ICON - 2011 : Tutorial Details

Tamil Computing

By
T V Geetha
Ranjani Parthasarathi
Madhan Karky
Anna University
Chennai

Tamil language presents interesting issues and challenges to researchers and developers of natural language processing applications. The purpose of this tutorial is to discuss some of these challenges, to describe methodologies available for tackling natural language in general and to present some solutions that would guide current and future practitioners in the field of Tamil Computing.

We begin the tutorial by outlining the significance of Tamil Language Processing and discussing some important characteristics of Tamil Language that make processing the language a challenge. Then we go on to describe typical components of a Natural Language Processing system from the computing perspective using Tamil language as the case study.

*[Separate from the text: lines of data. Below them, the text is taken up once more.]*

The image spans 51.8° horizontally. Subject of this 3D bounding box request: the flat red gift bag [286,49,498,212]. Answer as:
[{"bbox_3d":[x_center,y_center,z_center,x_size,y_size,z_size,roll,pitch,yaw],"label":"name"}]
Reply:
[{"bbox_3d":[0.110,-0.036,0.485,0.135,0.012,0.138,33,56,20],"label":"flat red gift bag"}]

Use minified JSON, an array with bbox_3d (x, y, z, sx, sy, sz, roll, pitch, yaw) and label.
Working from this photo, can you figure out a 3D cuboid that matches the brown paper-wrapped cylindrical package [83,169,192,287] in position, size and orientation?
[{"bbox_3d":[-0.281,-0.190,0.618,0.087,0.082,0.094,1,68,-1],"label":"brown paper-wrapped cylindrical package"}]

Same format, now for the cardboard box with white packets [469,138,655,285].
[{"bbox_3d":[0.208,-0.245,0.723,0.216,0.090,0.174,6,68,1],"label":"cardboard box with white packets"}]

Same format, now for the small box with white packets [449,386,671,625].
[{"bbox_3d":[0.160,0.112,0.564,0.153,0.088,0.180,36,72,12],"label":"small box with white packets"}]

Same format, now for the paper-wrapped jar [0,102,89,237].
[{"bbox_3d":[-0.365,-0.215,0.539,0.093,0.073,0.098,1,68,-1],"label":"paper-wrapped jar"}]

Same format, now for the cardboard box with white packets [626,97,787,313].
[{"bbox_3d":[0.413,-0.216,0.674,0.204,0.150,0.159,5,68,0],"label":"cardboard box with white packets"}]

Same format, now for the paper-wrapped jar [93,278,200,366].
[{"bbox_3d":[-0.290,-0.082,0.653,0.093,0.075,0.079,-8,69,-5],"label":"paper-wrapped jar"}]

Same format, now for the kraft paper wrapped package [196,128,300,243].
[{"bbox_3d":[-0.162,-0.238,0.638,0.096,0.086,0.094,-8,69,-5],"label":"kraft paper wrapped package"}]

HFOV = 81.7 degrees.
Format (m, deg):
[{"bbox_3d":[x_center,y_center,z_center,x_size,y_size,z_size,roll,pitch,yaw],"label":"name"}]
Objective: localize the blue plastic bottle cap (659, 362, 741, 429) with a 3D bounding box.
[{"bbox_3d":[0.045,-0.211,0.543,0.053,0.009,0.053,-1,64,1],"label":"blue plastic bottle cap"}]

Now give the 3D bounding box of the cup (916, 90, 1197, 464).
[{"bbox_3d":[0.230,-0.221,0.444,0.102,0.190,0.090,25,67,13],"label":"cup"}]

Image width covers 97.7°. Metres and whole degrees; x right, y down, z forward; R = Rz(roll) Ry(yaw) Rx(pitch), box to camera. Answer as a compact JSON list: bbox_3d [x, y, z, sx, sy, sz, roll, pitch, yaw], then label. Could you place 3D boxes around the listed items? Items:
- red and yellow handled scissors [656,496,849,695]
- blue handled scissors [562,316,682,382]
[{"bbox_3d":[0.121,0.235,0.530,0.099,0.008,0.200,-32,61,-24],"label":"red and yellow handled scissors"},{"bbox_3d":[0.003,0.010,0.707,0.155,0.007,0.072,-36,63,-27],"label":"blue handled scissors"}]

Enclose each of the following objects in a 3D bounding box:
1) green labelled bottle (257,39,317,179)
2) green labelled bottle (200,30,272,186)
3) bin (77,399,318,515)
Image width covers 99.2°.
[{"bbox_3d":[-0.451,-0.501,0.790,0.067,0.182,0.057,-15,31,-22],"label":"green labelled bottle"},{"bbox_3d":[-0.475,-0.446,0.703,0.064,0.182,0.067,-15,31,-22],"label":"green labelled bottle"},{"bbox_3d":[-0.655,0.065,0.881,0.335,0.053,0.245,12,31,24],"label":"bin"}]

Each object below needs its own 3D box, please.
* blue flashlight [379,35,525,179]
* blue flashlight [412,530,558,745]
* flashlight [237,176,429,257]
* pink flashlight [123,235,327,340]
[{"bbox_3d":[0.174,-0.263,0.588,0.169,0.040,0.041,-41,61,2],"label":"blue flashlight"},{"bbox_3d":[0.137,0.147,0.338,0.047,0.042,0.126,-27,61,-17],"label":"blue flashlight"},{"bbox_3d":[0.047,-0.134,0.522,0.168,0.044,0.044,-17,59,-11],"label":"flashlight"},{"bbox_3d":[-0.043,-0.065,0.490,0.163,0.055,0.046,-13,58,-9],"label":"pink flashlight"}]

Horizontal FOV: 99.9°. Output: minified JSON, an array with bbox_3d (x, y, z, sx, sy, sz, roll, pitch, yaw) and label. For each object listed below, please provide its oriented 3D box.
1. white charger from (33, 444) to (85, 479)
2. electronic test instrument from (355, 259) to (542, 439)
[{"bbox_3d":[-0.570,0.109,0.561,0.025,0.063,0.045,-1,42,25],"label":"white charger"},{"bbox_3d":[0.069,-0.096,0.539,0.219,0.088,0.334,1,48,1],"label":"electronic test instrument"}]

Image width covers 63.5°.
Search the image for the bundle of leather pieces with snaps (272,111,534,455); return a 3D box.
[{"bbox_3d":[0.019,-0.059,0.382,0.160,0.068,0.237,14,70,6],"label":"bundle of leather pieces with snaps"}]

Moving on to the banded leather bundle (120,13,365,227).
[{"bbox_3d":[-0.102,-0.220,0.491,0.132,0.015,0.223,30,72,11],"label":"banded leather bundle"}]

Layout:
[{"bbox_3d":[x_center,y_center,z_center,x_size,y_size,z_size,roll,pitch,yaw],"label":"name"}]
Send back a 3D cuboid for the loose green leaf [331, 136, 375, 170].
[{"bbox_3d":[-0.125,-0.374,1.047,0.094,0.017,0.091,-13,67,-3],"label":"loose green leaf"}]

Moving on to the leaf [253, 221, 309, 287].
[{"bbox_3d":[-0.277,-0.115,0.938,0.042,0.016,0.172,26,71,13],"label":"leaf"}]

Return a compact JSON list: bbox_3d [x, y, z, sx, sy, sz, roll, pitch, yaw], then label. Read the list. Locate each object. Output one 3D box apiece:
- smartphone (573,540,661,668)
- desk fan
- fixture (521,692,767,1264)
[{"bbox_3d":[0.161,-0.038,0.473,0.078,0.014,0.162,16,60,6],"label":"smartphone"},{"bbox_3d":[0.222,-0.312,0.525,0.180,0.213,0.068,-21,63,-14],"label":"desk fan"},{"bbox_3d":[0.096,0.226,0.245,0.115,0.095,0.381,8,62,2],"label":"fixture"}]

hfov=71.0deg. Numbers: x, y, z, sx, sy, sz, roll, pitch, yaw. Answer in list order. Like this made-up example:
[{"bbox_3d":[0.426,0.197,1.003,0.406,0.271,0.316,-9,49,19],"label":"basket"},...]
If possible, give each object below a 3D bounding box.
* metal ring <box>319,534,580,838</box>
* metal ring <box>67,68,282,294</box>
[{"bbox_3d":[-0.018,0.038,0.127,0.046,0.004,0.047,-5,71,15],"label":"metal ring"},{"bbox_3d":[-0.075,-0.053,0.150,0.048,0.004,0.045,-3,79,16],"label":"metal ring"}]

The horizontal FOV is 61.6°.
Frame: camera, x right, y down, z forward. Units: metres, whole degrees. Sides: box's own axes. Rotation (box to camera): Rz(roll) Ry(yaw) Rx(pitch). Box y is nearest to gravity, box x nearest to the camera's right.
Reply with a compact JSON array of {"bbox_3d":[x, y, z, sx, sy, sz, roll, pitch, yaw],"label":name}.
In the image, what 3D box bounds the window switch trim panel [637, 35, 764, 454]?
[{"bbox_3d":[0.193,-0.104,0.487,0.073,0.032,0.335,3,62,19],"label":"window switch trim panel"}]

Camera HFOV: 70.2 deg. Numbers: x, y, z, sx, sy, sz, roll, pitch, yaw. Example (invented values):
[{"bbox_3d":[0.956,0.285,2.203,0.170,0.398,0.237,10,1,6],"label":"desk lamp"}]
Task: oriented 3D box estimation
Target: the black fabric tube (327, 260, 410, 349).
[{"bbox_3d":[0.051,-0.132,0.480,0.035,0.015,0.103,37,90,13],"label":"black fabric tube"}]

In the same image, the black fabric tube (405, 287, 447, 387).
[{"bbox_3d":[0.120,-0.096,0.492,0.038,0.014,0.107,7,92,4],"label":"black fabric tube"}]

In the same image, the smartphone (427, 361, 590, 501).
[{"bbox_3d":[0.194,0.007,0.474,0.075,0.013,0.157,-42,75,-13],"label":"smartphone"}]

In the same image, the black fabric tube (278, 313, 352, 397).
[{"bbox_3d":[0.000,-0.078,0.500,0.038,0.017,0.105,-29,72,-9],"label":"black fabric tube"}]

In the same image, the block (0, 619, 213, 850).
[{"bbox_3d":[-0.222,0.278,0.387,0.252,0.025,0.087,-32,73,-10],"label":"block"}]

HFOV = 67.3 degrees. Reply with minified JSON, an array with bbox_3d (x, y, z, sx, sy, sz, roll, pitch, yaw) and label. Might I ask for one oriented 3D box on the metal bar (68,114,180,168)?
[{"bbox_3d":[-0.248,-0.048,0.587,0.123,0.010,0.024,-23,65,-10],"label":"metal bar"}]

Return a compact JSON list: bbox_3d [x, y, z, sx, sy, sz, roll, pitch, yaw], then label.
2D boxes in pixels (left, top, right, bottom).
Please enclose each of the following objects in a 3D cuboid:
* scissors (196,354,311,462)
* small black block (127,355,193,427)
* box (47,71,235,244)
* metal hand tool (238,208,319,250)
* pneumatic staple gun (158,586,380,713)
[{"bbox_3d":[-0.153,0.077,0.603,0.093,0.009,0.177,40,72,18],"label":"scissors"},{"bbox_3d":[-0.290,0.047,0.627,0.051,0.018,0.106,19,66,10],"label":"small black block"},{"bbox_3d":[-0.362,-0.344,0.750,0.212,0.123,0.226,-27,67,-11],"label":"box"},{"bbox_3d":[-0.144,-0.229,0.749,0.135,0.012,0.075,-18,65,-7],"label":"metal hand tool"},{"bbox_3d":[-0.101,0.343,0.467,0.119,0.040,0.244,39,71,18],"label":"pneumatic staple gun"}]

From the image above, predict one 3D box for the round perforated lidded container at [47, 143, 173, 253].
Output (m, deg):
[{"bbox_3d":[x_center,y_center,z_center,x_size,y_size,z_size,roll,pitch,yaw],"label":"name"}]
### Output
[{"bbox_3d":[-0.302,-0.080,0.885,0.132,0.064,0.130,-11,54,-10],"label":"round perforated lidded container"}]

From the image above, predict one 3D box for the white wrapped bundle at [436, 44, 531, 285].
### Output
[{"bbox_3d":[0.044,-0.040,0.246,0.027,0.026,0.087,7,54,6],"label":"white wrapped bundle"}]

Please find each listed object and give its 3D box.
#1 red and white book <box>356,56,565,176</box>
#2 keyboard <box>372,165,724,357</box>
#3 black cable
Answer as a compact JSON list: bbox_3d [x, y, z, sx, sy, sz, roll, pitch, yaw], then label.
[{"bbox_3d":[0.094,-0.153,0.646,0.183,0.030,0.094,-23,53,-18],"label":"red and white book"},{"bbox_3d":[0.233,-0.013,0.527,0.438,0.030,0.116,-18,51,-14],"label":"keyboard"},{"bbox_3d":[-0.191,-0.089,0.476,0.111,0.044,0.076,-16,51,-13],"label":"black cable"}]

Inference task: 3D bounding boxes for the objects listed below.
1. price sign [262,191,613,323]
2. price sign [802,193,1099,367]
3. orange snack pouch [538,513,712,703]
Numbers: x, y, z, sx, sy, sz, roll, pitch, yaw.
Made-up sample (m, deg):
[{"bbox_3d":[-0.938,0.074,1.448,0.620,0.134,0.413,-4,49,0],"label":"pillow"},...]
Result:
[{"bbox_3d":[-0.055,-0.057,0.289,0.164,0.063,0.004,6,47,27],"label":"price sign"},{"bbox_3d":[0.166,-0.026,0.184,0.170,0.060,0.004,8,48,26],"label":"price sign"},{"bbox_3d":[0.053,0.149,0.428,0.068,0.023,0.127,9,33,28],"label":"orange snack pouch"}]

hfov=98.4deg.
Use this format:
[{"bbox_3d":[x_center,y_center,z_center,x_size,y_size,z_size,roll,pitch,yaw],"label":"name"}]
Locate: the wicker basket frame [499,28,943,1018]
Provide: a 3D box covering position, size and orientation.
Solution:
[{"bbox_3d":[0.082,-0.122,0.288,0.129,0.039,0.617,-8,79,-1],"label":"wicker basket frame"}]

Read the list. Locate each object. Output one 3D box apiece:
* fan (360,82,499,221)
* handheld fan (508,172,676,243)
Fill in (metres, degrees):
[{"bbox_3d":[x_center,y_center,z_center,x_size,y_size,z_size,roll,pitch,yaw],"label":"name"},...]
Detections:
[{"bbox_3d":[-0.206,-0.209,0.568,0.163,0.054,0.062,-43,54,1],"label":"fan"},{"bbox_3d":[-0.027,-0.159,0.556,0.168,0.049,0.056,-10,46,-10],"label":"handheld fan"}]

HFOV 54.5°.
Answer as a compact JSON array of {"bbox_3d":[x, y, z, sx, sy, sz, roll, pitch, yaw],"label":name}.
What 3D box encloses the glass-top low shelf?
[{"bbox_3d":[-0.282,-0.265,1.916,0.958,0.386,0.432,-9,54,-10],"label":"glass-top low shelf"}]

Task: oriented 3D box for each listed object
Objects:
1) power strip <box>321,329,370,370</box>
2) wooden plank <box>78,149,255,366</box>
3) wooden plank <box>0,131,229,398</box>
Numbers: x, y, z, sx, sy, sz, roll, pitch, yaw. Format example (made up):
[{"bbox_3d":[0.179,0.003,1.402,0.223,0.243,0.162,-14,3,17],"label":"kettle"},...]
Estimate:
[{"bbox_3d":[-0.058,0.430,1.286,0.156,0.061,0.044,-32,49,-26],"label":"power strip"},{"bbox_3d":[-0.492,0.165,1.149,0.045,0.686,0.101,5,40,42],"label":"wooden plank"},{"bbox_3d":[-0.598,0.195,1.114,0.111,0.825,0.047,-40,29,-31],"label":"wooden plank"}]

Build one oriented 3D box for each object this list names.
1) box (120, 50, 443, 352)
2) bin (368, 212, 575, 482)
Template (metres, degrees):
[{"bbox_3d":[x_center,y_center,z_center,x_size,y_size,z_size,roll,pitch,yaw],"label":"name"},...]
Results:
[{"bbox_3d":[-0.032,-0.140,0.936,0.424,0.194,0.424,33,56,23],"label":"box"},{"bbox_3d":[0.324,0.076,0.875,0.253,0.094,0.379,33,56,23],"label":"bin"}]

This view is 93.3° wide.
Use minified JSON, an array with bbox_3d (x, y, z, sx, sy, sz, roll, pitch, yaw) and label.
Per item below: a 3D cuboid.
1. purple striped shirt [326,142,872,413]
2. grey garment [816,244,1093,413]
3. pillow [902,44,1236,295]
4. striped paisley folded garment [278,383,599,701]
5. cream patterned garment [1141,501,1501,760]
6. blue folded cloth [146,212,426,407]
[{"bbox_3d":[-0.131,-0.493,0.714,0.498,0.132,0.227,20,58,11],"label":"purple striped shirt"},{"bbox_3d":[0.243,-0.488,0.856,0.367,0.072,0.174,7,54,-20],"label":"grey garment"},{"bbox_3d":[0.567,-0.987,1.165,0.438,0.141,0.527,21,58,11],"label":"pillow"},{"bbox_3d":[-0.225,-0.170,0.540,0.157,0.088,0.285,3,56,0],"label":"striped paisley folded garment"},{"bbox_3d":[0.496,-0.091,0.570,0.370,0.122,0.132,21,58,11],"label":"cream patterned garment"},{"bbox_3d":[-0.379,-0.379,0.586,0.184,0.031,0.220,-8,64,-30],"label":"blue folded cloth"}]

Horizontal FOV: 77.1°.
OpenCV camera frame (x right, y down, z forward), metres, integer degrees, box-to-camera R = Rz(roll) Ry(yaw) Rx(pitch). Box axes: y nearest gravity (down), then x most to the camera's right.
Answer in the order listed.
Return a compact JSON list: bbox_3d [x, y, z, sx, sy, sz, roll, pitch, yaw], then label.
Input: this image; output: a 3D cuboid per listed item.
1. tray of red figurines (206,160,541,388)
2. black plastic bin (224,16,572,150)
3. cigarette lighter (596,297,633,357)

We will then discuss typical and some futuristic applications of natural language processing. We then proceed to discuss rule based and statistical based approaches to natural language processing and its applications. Some recent approaches to semantic based processing and applications will be discussed. We also outline how the rich morphology and the partially free word characteristics of Tamil pose some interesting challenges to these rule based and statistical based approaches.

The tutorial will provide some basic tools such as a dictionary, a morphological analyzer etc. as APIs which the participants can use to build some interesting applications as part of the hands on component of the tutorial.